Source data
---------------
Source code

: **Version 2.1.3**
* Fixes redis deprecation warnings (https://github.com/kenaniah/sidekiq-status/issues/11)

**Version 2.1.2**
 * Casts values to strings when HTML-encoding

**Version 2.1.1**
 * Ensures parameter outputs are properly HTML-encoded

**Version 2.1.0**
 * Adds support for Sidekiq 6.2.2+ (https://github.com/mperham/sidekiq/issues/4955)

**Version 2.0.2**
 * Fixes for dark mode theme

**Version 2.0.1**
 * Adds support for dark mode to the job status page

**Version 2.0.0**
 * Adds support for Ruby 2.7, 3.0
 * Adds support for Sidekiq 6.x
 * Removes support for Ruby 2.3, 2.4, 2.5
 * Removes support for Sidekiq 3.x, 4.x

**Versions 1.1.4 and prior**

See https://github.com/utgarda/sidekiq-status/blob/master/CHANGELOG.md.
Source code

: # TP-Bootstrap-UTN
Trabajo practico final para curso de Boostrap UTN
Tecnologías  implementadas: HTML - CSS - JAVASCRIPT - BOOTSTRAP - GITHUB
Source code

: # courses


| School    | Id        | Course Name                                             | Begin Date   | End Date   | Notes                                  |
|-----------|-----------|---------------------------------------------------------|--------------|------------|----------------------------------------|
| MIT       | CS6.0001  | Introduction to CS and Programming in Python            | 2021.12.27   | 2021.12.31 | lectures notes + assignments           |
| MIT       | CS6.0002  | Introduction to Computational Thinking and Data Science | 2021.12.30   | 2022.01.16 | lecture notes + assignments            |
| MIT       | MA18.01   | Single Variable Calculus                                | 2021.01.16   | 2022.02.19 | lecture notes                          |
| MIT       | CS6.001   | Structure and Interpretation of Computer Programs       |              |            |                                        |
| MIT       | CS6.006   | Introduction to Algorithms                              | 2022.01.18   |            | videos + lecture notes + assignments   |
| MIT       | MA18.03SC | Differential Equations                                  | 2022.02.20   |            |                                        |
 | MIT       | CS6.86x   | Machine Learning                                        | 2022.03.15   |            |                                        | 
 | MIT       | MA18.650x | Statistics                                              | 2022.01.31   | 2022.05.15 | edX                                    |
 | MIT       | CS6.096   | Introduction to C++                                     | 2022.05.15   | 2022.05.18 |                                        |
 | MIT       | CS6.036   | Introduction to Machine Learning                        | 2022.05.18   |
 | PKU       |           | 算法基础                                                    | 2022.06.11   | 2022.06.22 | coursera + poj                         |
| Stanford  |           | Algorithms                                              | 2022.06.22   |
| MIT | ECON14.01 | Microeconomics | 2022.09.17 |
---------------
**Task directions:**
Change every "Introduction" in the material to "Intro", and give all the lines again with nothing else altered.

**Finished exercise:**
Source code

: **Version 2.1.3**
* Fixes redis deprecation warnings (https://github.com/kenaniah/sidekiq-status/issues/11)

**Version 2.1.2**
 * Casts values to strings when HTML-encoding

**Version 2.1.1**
 * Ensures parameter outputs are properly HTML-encoded

**Version 2.1.0**
 * Adds support for Sidekiq 6.2.2+ (https://github.com/mperham/sidekiq/issues/4955)

**Version 2.0.2**
 * Fixes for dark mode theme

**Version 2.0.1**
 * Adds support for dark mode to the job status page

**Version 2.0.0**
 * Adds support for Ruby 2.7, 3.0
 * Adds support for Sidekiq 6.x
 * Removes support for Ruby 2.3, 2.4, 2.5
 * Removes support for Sidekiq 3.x, 4.x

**Versions 1.1.4 and prior**

See https://github.com/utgarda/sidekiq-status/blob/master/CHANGELOG.md.
Source code

: # TP-Bootstrap-UTN
Trabajo practico final para curso de Boostrap UTN
Tecnologías  implementadas: HTML - CSS - JAVASCRIPT - BOOTSTRAP - GITHUB
Source code

: # courses


| School    | Id        | Course Name                                             | Begin Date   | End Date   | Notes                                  |
|-----------|-----------|---------------------------------------------------------|--------------|------------|----------------------------------------|
| MIT       | CS6.0001  | Intro to CS and Programming in Python            | 2021.12.27   | 2021.12.31 | lectures notes + assignments           |
| MIT       | CS6.0002  | Intro to Computational Thinking and Data Science | 2021.12.30   | 2022.01.16 | lecture notes + assignments            |
| MIT       | MA18.01   | Single Variable Calculus                                | 2021.01.16   | 2022.02.19 | lecture notes                          |
| MIT       | CS6.001   | Structure and Interpretation of Computer Programs       |              |            |                                        |
| MIT       | CS6.006   | Intro to Algorithms                              | 2022.01.18   |            | videos + lecture notes + assignments   |
| MIT       | MA18.03SC | Differential Equations                                  | 2022.02.20   |            |                                        |
 | MIT       | CS6.86x   | Machine Learning                                        | 2022.03.15   |            |                                        | 
 | MIT       | MA18.650x | Statistics                                              | 2022.01.31   | 2022.05.15 | edX                                    |
 | MIT       | CS6.096   | Intro to C++                                     | 2022.05.15   | 2022.05.18 |                                        |
 | MIT       | CS6.036   | Intro to Machine Learning                        | 2022.05.18   |
 | PKU       |           | 算法基础                                                    | 2022.06.11   | 2022.06.22 | coursera + poj                         |
| Stanford  |           | Algorithms                                              | 2022.06.22   |
| MIT | ECON14.01 | Microeconomics | 2022.09.17 |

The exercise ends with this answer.